Query on the back propagation algorithm in the original crown #11

Closed nbdyn closed 1 year ago

nbdyn commented 2 years ago

I have read the paper《Efficient neural network robustness certification with general activation functions》(proposed CROWN),I have a question: Why should back propagate to the first layer to calculate Global bounds by Λ(0) and Ω(0)?will the Global bounds obtained this way be more accurate?

huanzhang12 commented 1 year ago

The backward bound propagation is the basic procedure in CROWN. It guarantees soundness and correctness of the bounds. For "more accurate" I am not sure what you mean or what method you are comparing to. It would be more helpful if you can clarify your question.

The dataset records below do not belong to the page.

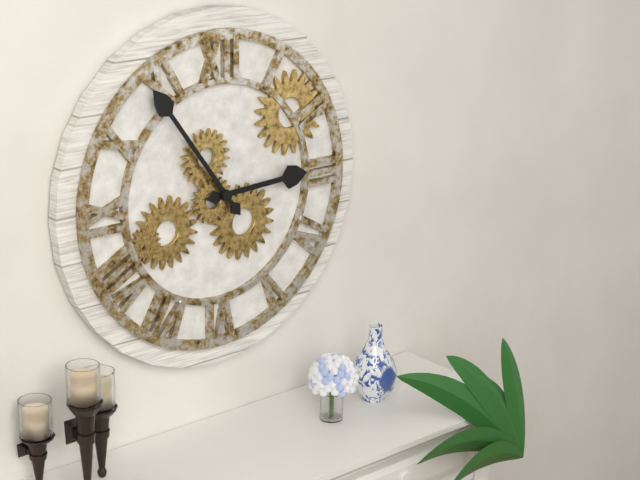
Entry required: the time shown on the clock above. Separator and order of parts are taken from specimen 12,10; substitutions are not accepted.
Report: 2,54
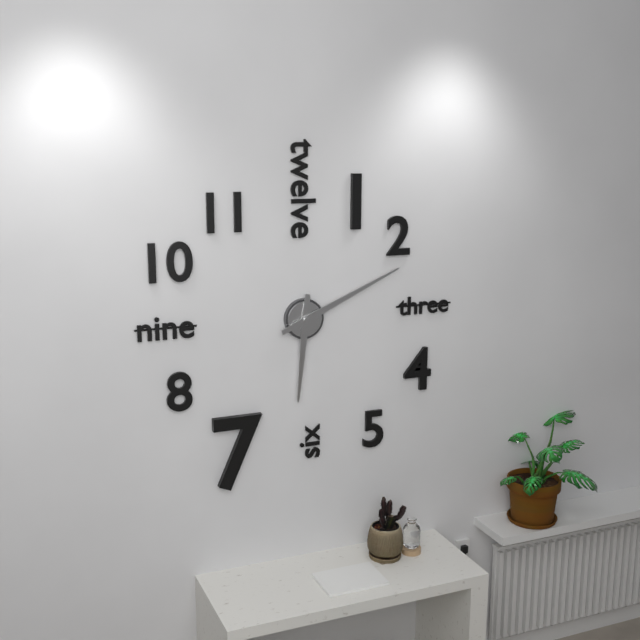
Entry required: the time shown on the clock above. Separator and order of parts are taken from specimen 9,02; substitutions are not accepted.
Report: 6,11
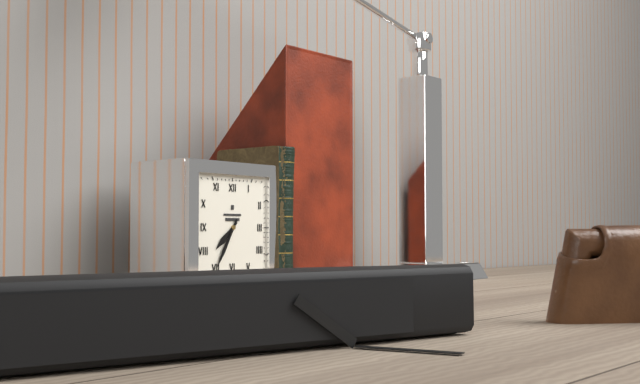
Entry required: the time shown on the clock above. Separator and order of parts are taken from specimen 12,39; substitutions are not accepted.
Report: 7,35
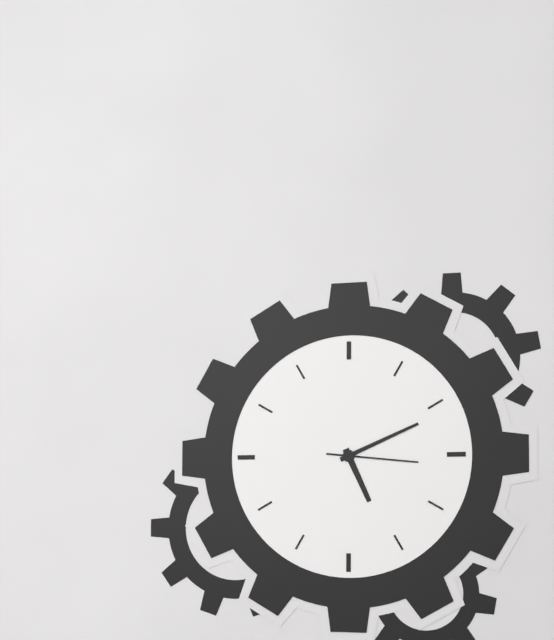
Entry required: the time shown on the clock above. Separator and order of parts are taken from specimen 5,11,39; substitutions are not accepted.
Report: 5,11,16
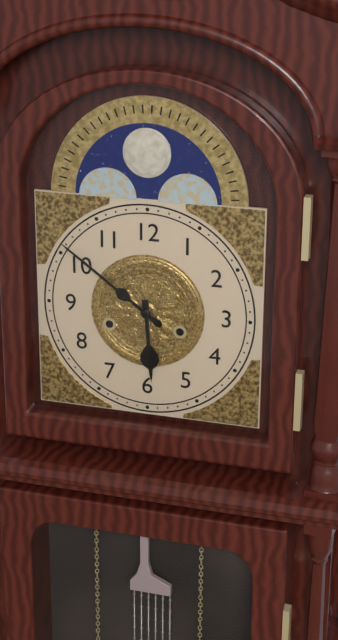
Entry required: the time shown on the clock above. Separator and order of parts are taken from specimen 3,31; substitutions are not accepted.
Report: 5,51
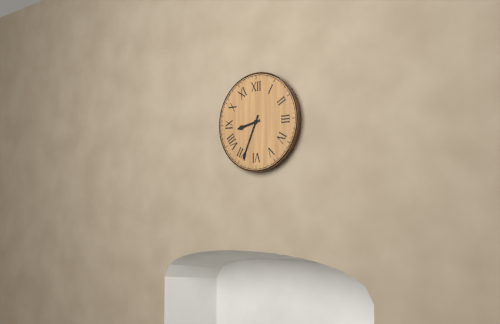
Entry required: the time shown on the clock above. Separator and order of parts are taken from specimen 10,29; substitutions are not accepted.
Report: 8,34
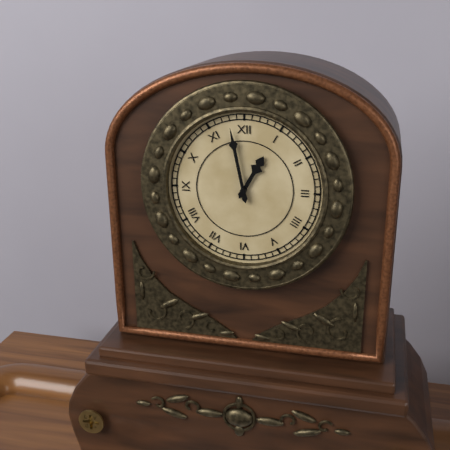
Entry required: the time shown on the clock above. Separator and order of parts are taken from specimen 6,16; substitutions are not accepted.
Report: 12,58
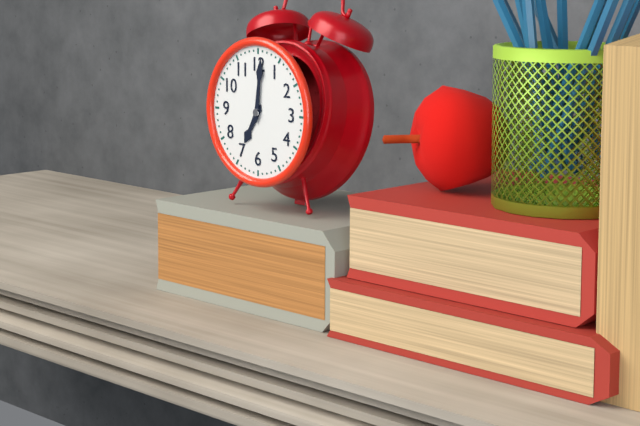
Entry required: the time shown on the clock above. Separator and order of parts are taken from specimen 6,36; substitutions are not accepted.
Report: 7,01
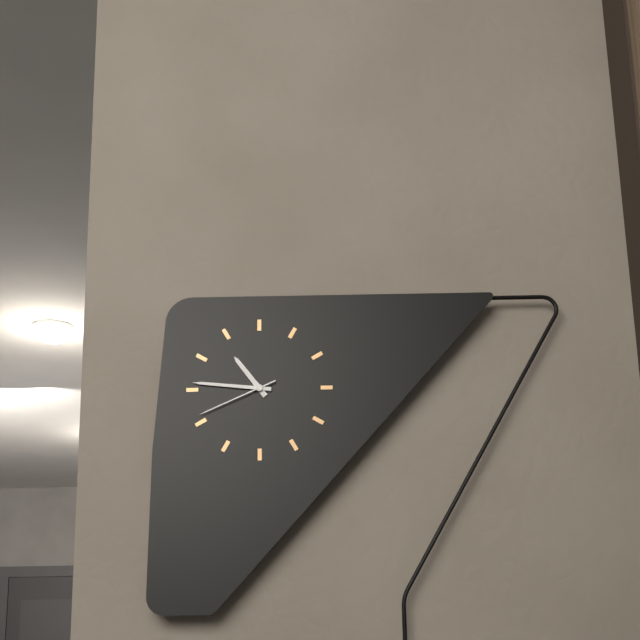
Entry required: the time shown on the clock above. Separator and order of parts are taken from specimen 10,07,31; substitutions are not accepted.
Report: 10,46,41
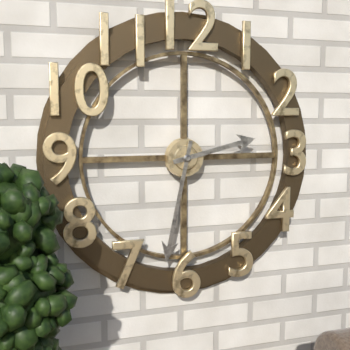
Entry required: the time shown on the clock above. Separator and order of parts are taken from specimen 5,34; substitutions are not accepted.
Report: 2,32
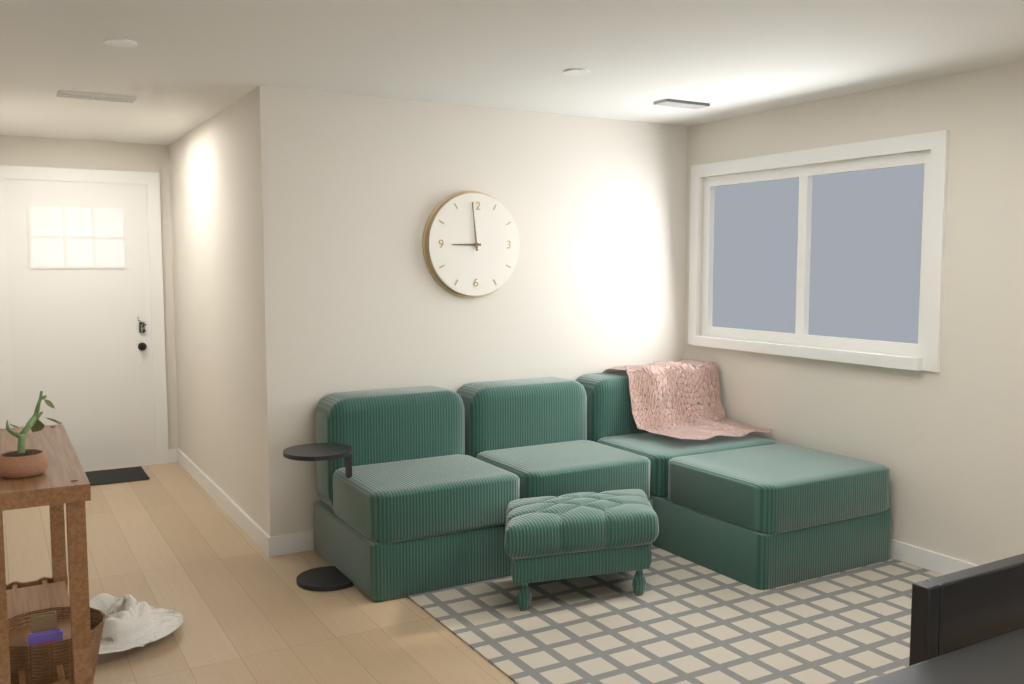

nbdyn commented 1 year ago

Thanks for your reply. I understand that backward bound propagation is the basis of this method, my question is why do we need to backpropagate to the first layer to get Λ(0),Ω(0) and then use Theorem 3.2 to calculate fL and fU. Why can't we stop early and backpropagate to only k layers (e.g. both only to the second layer to get only Λ(1),Ω(1), without having to compute Λ(0),Ω(0) again, reducing the time overhead)? Can propagating to the first layer to get Λ(0),Ω(0) give tighter robustness bounds?

huanzhang12 commented 1 year ago

Yes, propagating to the first layer gives you the tightest bound because the input constraints specified by users are tight.

To compute fL and fU you will need the bound for the input layer if you have Λ(0),Ω(0), or intermediate layer bounds such as the bounds after the first layer if you use Λ(1),Ω(1).

For intermediate layers, although you can also use their linear coefficients such as Λ(1),Ω(1) to obtain sound bounds, they tend to be looser because intermediate layer bounds are computed using input constraints, and they are not as tight as the original input constraints.

If your aim is to produce bounds as fast as possible, you could use Λ(1),Ω(1) or other intermediate layer linear coefficients to obtain valid bounds. It's gonna be a trade-off between efficiency and bound tightness.

nbdyn commented 1 year ago

"they tend to be looser because intermediate layer bounds are computed using input constraints, and they are not as tight as the original input constraints." What does the input constraints mean here? When using Λ(1),Ω(1) they tend to be looser, do you mean that the intermediate layers' upper and lower bounds to be looser? Since the intermediate layers' upper and lower bounds are looser, then the fL and fU also to be looser too?

Besides, I have done some experiments before and considered propagating only to Λ(1),Ω(1) to make the computation time shorter. However, I was surprised to find that in some experiments I would get tighter certified lower bound.

My possible explanation was that when calculating the certified lower bound, due to the use of the binary search, propagating only to Λ(1),Ω(1) would result in a looser(compared to propagating to Λ(0),Ω(0)) upper and lower bound on f, which would lead to a higher probability of overlapping different classes in the binary search, further resulting in the equation in the picture being unsatisfied more often and therefore increasing the certified lower bound, is this reasonable?

image

However, I also note that if my explanation above is correct, then the propagation to Λ(0),Ω(0) loses its meaning. So I think there may be some mistake with my experiment or explanation, can you please help me to see what is wrong with my explanation or if such an experiment result is not possible?

Thanks a lot!

huanzhang12 commented 1 year ago

Input constraints are the Lp norm perturbation ball for robustness verification.

Intermediate layer bounds are computed using input constraints, so they are weaker than the input constraints. It is very unlikely that using intermediate layer bounds and Λ(1),Ω(1) produces tighter bounds. It is most likely a bug.

Binary search is irrelevant here. Do not use binary search. When you compare bounds, please compare at a fixed epsilon and look at the lower and upper bounds. Your bug is likely related to binary search.